Inside JIT, JAX doesn't see actual numbers, it sees "Tracers".

# ❌ Problem:
# @jit
# def func(x):
#     if x > 0: return x # Error! JAX doesn't know x's value during compile

# ✅ Solution:
# Use jax.lax.cond or mark x as static_argnum

NaN Gradients

If your function has singularities (like sqrt(0)), gradients will be NaN.

# ✅ Solution: Add a small epsilon
def safe_sqrt(x):
    return jnp.sqrt(x + 1e-8)

Memory Leaks on GPU

JAX pre-allocates 90% of GPU memory by default.

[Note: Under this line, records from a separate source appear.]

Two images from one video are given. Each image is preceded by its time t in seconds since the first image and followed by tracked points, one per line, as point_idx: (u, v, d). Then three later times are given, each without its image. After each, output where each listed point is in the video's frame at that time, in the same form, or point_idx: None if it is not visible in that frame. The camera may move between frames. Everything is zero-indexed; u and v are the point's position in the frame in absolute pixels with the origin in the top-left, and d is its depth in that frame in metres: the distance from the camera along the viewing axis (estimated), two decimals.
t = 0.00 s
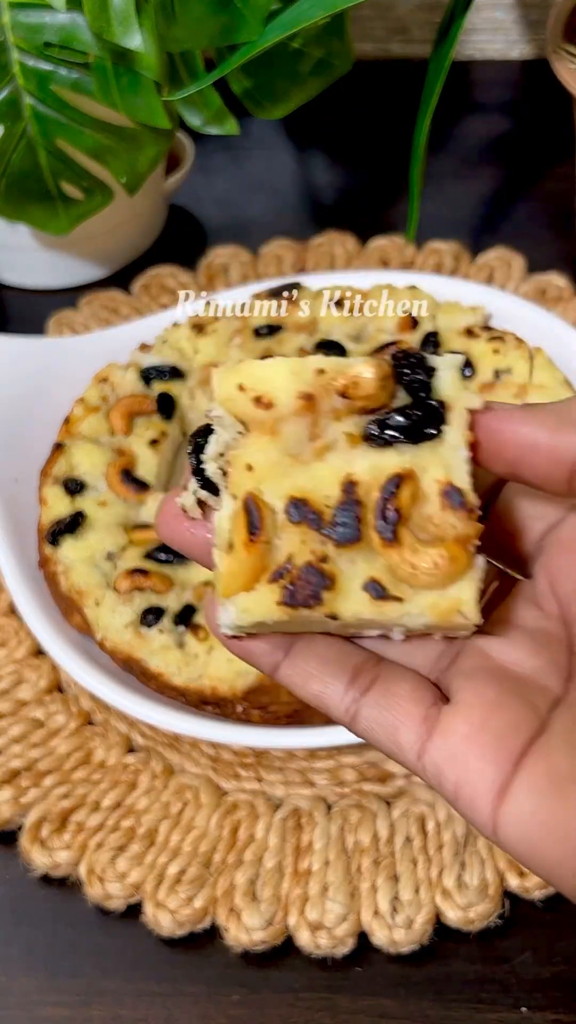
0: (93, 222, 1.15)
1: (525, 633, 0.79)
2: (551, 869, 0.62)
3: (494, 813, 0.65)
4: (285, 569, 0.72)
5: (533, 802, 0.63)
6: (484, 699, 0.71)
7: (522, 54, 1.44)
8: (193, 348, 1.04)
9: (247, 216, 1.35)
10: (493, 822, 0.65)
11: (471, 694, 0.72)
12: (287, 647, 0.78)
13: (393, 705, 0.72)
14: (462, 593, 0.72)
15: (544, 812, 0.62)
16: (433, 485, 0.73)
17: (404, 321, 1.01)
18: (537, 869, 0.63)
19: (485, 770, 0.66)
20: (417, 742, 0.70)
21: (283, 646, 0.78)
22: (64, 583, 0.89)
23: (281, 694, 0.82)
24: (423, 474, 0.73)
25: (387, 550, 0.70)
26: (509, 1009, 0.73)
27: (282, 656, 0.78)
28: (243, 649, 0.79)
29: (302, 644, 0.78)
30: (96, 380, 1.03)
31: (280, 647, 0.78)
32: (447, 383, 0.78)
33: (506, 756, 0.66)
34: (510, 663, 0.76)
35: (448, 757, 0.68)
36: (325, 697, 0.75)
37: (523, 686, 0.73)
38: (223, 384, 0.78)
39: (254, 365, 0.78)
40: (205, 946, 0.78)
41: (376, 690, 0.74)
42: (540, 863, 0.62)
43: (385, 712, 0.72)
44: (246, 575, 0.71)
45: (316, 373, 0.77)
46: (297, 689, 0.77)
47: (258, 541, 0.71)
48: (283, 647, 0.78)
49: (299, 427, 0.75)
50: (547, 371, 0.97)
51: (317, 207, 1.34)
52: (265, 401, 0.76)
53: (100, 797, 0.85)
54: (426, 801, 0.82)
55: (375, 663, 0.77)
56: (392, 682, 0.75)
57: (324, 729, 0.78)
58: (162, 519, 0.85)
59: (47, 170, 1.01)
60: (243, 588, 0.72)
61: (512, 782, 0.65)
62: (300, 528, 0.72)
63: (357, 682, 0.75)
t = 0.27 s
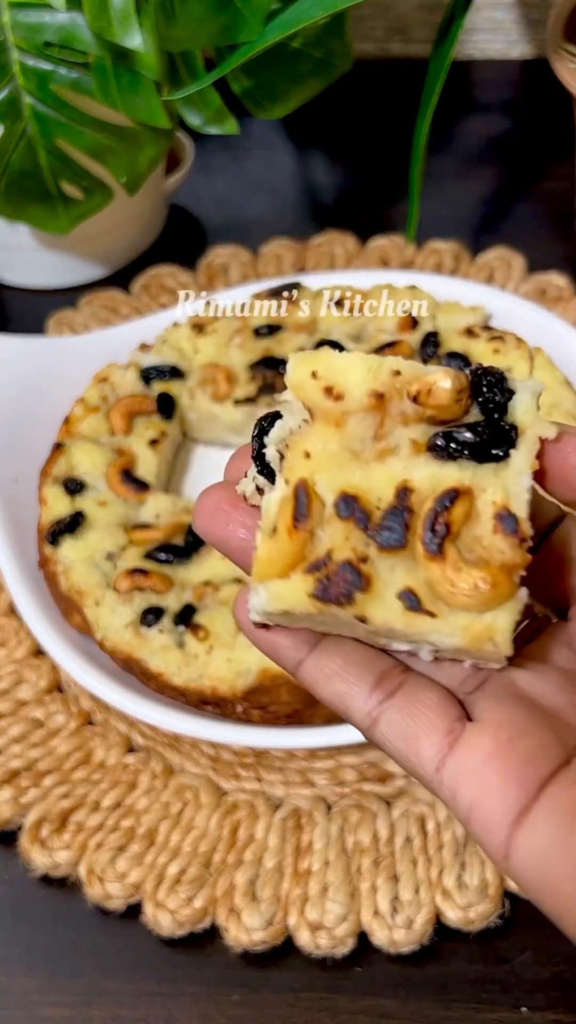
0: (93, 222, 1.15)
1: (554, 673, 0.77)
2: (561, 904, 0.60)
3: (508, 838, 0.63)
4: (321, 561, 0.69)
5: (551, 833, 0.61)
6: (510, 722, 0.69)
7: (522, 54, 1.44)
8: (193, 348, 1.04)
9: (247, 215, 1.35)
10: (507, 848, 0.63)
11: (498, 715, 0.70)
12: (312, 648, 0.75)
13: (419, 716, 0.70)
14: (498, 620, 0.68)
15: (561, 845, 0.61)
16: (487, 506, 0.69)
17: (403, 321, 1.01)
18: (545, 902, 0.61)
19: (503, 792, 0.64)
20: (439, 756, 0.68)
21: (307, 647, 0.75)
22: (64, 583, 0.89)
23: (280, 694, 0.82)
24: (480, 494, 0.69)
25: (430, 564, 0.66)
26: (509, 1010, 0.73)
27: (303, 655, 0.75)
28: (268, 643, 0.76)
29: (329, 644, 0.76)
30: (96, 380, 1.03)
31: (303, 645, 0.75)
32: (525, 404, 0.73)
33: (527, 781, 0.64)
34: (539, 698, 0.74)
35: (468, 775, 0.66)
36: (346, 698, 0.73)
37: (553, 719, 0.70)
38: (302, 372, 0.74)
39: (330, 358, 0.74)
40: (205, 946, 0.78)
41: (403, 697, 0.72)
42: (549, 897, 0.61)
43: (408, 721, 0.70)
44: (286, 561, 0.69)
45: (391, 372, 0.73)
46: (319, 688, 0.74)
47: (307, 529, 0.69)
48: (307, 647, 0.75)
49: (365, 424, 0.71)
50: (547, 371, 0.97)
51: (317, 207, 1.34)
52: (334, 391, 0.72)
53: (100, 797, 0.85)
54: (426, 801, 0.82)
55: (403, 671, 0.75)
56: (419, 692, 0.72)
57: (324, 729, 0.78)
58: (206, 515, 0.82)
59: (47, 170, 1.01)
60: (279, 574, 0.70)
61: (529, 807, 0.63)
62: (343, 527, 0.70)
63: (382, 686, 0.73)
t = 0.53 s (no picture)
0: (93, 222, 1.15)
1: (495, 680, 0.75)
2: (485, 913, 0.60)
3: (433, 841, 0.62)
4: (266, 537, 0.69)
5: (477, 842, 0.60)
6: (450, 722, 0.67)
7: (522, 53, 1.43)
8: (193, 347, 1.04)
9: (247, 215, 1.35)
10: (431, 851, 0.62)
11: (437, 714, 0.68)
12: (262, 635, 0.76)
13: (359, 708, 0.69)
14: (433, 608, 0.67)
15: (487, 854, 0.60)
16: (433, 496, 0.69)
17: (403, 321, 1.01)
18: (466, 908, 0.61)
19: (433, 795, 0.63)
20: (373, 751, 0.67)
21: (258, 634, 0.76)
22: (64, 583, 0.89)
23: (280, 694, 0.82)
24: (427, 485, 0.69)
25: (371, 546, 0.66)
26: (509, 1011, 0.73)
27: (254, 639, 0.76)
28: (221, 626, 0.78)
29: (278, 633, 0.76)
30: (96, 380, 1.03)
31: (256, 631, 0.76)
32: (481, 398, 0.73)
33: (458, 785, 0.63)
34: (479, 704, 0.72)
35: (399, 773, 0.65)
36: (291, 686, 0.73)
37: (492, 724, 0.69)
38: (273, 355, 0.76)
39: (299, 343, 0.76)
40: (205, 946, 0.78)
41: (345, 691, 0.71)
42: (471, 903, 0.60)
43: (347, 714, 0.69)
44: (233, 537, 0.70)
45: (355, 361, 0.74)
46: (266, 675, 0.75)
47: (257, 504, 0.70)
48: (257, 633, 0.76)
49: (323, 410, 0.73)
50: (547, 371, 0.97)
51: (317, 207, 1.34)
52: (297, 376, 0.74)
53: (100, 797, 0.85)
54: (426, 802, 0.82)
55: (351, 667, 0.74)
56: (362, 686, 0.72)
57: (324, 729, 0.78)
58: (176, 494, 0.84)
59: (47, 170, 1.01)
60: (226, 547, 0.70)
61: (457, 813, 0.62)
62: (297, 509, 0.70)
63: (326, 679, 0.72)
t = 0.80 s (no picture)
0: (93, 222, 1.15)
1: (486, 668, 0.76)
2: (463, 897, 0.61)
3: (416, 825, 0.63)
4: (267, 517, 0.70)
5: (458, 829, 0.61)
6: (437, 709, 0.68)
7: (522, 53, 1.43)
8: (193, 347, 1.04)
9: (247, 215, 1.35)
10: (416, 833, 0.63)
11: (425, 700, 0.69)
12: (261, 617, 0.78)
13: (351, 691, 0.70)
14: (431, 580, 0.68)
15: (466, 841, 0.61)
16: (427, 473, 0.69)
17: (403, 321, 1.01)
18: (445, 890, 0.62)
19: (417, 780, 0.64)
20: (363, 735, 0.68)
21: (256, 614, 0.78)
22: (64, 583, 0.89)
23: (280, 694, 0.82)
24: (420, 461, 0.70)
25: (368, 523, 0.67)
26: (509, 1011, 0.73)
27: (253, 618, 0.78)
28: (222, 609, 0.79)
29: (277, 615, 0.78)
30: (95, 380, 1.03)
31: (256, 611, 0.78)
32: (470, 374, 0.74)
33: (442, 771, 0.64)
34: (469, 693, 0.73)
35: (384, 757, 0.66)
36: (286, 668, 0.74)
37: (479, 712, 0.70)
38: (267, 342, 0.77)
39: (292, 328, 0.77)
40: (204, 946, 0.78)
41: (339, 675, 0.72)
42: (450, 887, 0.62)
43: (339, 698, 0.70)
44: (235, 518, 0.71)
45: (348, 344, 0.76)
46: (263, 657, 0.76)
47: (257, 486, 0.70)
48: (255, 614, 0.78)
49: (319, 392, 0.74)
50: (547, 371, 0.97)
51: (317, 207, 1.34)
52: (292, 360, 0.75)
53: (100, 797, 0.85)
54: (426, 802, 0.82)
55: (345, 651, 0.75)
56: (356, 669, 0.73)
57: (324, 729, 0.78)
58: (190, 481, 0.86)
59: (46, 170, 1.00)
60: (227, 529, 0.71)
61: (441, 797, 0.63)
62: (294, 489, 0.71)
63: (322, 662, 0.74)
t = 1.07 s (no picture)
0: (93, 222, 1.15)
1: (488, 648, 0.76)
2: (466, 876, 0.61)
3: (419, 807, 0.64)
4: (287, 523, 0.69)
5: (461, 809, 0.62)
6: (440, 694, 0.68)
7: (522, 53, 1.43)
8: (193, 347, 1.04)
9: (247, 215, 1.35)
10: (419, 815, 0.64)
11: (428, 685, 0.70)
12: (263, 613, 0.78)
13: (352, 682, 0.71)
14: (453, 578, 0.69)
15: (469, 821, 0.61)
16: (441, 474, 0.70)
17: (403, 321, 1.01)
18: (449, 871, 0.63)
19: (421, 764, 0.64)
20: (366, 724, 0.68)
21: (257, 610, 0.78)
22: (64, 583, 0.89)
23: (280, 694, 0.82)
24: (433, 463, 0.71)
25: (387, 525, 0.67)
26: (509, 1011, 0.73)
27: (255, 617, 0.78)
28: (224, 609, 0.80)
29: (279, 612, 0.78)
30: (95, 380, 1.03)
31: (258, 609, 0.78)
32: (474, 380, 0.74)
33: (444, 754, 0.64)
34: (471, 675, 0.73)
35: (388, 743, 0.66)
36: (290, 663, 0.74)
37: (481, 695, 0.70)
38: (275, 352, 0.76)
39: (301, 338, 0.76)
40: (205, 946, 0.78)
41: (341, 666, 0.73)
42: (454, 867, 0.62)
43: (341, 688, 0.71)
44: (254, 524, 0.70)
45: (354, 352, 0.75)
46: (267, 654, 0.76)
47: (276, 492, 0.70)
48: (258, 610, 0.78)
49: (327, 398, 0.74)
50: (547, 371, 0.97)
51: (317, 207, 1.34)
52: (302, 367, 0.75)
53: (100, 797, 0.85)
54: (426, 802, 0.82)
55: (346, 643, 0.76)
56: (356, 660, 0.73)
57: (324, 729, 0.78)
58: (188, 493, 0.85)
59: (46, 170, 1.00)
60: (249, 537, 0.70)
61: (444, 780, 0.63)
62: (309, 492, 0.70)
63: (323, 655, 0.74)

# ✅ Solution: Set environment variable
import os
os.environ['XLA_PYTHON_CLIENT_PREALLOCATE'] = 'false'

Best Practices

1. Always use pure functions - No side effects, deterministic outputs
2. Manage PRNG keys explicitly - Split keys for every random operation
3. Use JIT for hot loops - Compile functions that are called repeatedly
4. Leverage vmap for batching - Write single-sample code, let JAX handle batches
5. Mark static arguments - Use static_argnums for non-array parameters in JIT
6. Use functional updates - Always use .at methods for array modifications
7. Profile before optimizing - Use jax.profiler to find bottlenecks
8. Handle device placement - Use jax.device_put() to control where arrays live
9. Test on CPU first - Debug on CPU, then scale to GPU/TPU
10. Understand compilation costs - First JIT call is slow, subsequent calls are fast

JAX is the ultimate playground for differentiable science. By treating math as a series of functional transformations, it unlocks speeds and complexities that were previously impossible in Python.